今から95年前、1927年10月22日、英世はサイツアイ号でニューヨーク港を出帆した。大西洋を西から東へ横断してイギリスのリバプール港へ10月31日到着、11月2日アッパム号に乗り換え一気に南下してポルトガル・リスボン、モロッコ・カサブランカを経由、カナリア諸島を抜け、セネガル・ダカールに至り、さらに西アフリカの象牙海岸に沿ってギニア湾に面したガーナ西端のアクラ(現ガーナの首都)に11月18日朝到着した、実に27日間の船旅であった。
アクラでは既にイギリスが黄熱病の研究所を設立、病院と研究所がある。所長はイギリス人のウィリアム・ヤング(1886~1928.5.29)で妻を伴って赴任していた。一方、アメリカのロックフェラー財団探査隊の黄熱病研究本部は、アクラの東500km程離れたナイジェリアのラゴスにあり、双方の往来は当時は汽船で1泊2日を要した。
英世は当初、何かと便利で開けている港湾町ラゴスに上陸予定であったが、黄熱病はアクラで流行っているという情報を得て11月18日、アクラに上陸した。

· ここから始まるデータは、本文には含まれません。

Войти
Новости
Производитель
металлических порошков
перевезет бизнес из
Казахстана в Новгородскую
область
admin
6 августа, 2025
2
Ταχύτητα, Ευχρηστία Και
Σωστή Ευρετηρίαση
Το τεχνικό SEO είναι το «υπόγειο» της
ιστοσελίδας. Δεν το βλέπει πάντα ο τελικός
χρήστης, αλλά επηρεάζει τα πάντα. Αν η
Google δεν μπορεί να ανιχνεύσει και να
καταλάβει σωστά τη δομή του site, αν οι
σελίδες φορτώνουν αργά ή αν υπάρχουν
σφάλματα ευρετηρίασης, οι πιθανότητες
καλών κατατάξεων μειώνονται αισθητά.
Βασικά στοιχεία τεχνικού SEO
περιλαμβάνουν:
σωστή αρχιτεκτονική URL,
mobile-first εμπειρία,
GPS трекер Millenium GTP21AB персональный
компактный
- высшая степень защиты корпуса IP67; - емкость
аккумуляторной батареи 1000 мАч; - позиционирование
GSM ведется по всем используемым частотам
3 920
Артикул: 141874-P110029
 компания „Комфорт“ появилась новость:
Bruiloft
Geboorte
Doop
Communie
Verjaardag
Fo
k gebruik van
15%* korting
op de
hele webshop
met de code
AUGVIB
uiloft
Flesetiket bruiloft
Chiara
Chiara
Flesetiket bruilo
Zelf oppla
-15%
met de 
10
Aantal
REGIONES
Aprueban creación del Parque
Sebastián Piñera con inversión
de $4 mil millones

アクラでの研究滞在期間は6ヶ月限定であり、その間に研究成果を出して実績をロックフェラー財団に報告する義務が課せられ、それは使命でもあった。英世は実験のための多種器具や用具、動物実験用のアカゲザル200匹の調達など多忙の日々で1927年の12月が終わった。年が明けて1928年1月早々、英世は黄熱病患者発生の報を受け、村に出かけたのだが、数日後に自分が軽症の黄熱病に罹患(りかん)してしまう。軽症ですんだのは自ら開発した黄熱ワクチンを事前に打っていたからとワクチンの効用に自信を持ったと同時に今回黄熱病にかかったことで今後は後顧(こうこ)の憂いなく黄熱病解明に打ち込めると喜んだ。そしてついに3月19日、英世は「黄熱病を引き起こす微生物を発見した」と恩師フレキスナー博士に報告、続けて「西アフリカ黄熱病についてのこの研究は間違いなしという空前の確信に満ちている」といかにも自信たっぷりに微生物発見の報を記している(しかし、英世のこの一連の発表内容はいずれも同定出来ず否定された、なお発見したという微生物は「枯草菌」であった)。

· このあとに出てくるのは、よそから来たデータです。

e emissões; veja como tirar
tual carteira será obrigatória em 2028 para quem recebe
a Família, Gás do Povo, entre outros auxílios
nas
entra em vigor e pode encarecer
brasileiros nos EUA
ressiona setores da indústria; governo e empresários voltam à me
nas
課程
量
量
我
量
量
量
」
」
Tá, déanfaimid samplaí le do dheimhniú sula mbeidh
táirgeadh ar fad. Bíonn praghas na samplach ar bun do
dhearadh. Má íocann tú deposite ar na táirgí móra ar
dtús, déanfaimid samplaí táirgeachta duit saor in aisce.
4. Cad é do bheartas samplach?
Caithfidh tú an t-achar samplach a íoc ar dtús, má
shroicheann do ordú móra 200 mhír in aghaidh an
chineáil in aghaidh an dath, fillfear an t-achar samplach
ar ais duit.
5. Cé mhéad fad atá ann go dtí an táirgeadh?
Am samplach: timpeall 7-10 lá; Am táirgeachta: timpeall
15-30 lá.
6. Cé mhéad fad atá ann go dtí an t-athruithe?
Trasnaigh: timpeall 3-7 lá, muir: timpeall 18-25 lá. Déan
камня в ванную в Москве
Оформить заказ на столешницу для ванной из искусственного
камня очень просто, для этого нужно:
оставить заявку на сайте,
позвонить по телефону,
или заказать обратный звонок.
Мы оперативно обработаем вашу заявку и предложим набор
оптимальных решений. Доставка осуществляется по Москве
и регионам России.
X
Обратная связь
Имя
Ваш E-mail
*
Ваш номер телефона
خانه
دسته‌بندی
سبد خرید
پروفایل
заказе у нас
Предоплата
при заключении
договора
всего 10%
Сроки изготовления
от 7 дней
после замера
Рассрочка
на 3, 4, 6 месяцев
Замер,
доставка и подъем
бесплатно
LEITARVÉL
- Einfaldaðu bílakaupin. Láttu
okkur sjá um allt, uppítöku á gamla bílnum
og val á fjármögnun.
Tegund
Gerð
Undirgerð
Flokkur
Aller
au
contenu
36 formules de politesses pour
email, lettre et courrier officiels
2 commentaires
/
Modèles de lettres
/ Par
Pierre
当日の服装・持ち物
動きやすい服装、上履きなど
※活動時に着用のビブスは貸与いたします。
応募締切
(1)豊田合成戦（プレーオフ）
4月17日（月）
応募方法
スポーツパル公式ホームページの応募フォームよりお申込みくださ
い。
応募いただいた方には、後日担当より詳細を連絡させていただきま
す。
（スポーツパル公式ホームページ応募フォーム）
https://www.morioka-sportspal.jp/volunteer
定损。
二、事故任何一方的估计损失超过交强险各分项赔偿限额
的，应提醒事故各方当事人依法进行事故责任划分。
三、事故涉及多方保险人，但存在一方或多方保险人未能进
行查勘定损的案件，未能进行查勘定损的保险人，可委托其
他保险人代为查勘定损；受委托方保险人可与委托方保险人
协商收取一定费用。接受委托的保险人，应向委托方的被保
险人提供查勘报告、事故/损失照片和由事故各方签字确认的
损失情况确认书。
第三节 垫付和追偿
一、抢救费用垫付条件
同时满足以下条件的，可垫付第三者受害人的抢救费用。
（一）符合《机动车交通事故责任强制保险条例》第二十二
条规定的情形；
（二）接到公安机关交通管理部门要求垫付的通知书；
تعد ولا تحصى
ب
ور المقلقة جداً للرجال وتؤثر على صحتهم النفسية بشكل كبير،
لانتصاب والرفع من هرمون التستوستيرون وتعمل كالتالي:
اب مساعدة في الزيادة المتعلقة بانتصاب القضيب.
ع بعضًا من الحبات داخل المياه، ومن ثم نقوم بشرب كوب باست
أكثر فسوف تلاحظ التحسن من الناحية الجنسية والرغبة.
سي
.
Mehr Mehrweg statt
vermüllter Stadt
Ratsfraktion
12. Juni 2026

ところで英世は西アフリカ滞在6ヶ月の成果が十分に実ったとして、1928年5月19日アクラを発(た)ちアメリカに帰国することにした。しかし、その前にラゴスのロックフェラー財団本部へアクラ離任の挨拶だけは欠かせない。5月9日(水)、ラゴス行きの船に乗り、ラゴスで10日(木)、11日(金)の2日間、本部の充実した施設を見てまわった。その2日目の金曜日の午前、英世は不気味な悪寒(おかん)を感じたが熱もないし恙無(つつがな)く日程をこなして船でアクラに戻ったのは翌土曜日5月12日の昼であった。すでに体温は39.4℃に上がって英世は虫の息、英世の同僚マハフィー博士は事の重大さを察知、夜にアクラの大病院ヨーロピアン病院に入院させた。